(Assignment): In the rows below, quote word for word everything from the line containing "What is the" through the line containing "What are all". Leave the pictures out of your answer.

(The records):
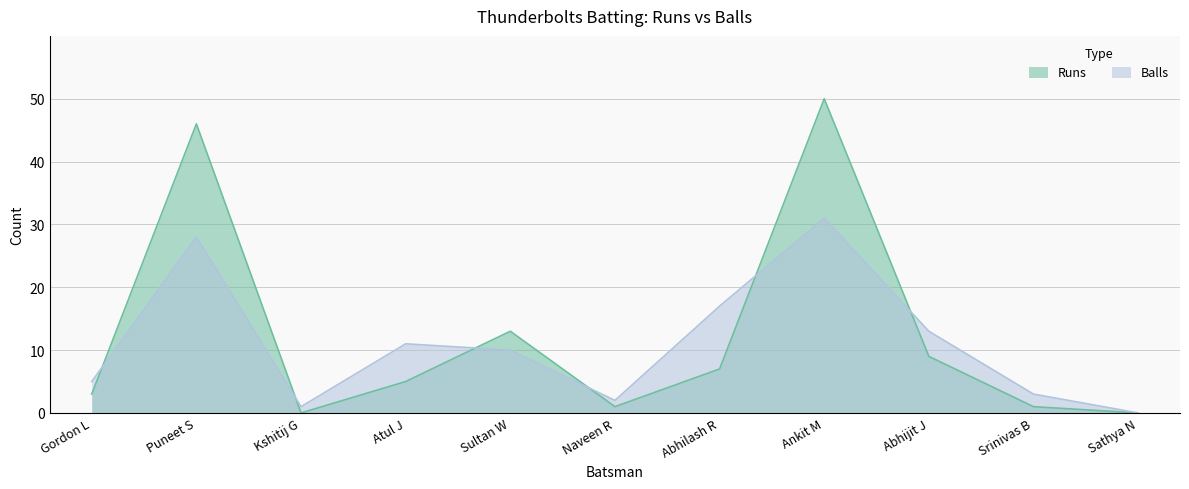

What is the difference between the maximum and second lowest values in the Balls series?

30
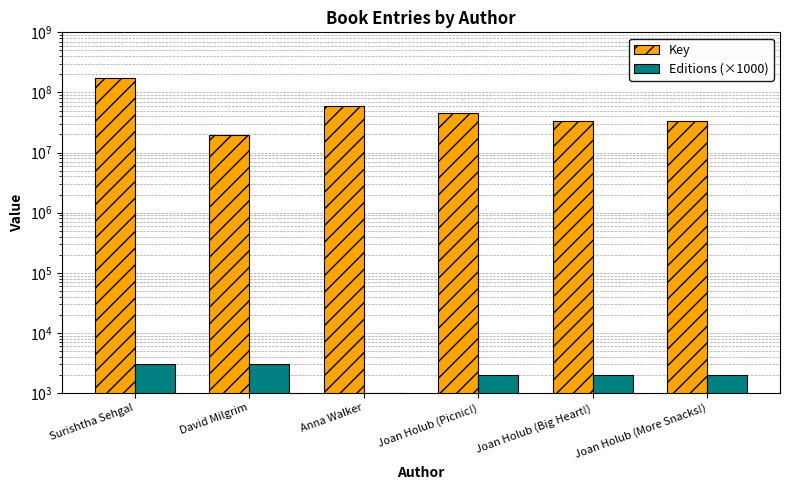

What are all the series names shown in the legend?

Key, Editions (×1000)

--

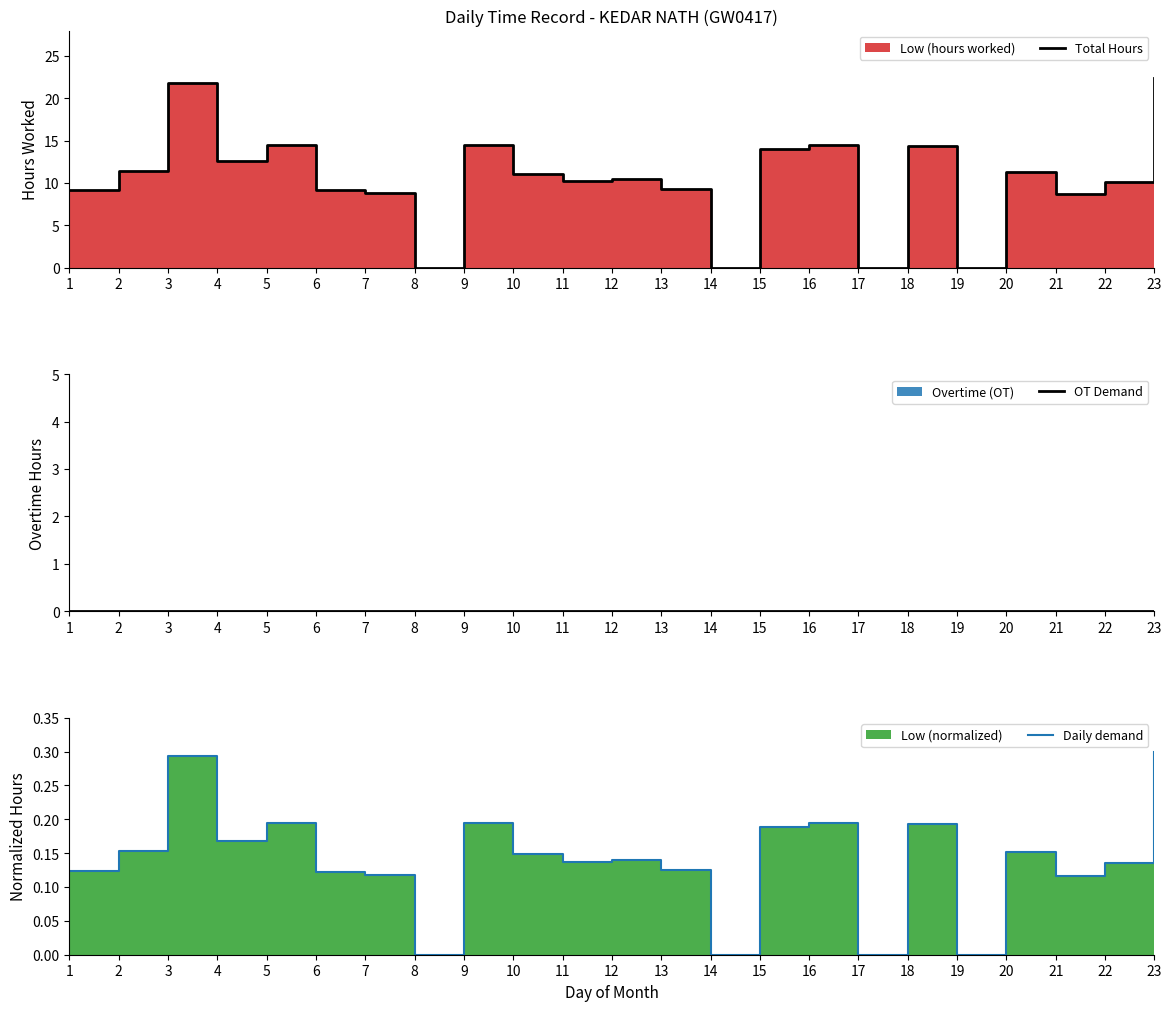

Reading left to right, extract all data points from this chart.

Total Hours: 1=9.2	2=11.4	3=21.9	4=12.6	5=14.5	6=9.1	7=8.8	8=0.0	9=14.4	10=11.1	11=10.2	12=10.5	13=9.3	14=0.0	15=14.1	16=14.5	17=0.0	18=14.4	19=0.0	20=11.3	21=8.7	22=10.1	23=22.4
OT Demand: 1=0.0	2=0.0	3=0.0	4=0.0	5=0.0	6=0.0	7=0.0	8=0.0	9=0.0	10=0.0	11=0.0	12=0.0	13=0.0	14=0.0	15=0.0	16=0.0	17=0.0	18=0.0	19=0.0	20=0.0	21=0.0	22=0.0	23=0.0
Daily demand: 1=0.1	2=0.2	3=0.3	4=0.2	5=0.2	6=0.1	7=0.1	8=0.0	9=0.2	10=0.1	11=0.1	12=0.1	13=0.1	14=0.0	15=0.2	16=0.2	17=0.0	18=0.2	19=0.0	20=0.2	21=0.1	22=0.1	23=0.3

(Solution):
What is the difference between the maximum and second lowest values in the Balls series?

30

What are all the series names shown in the legend?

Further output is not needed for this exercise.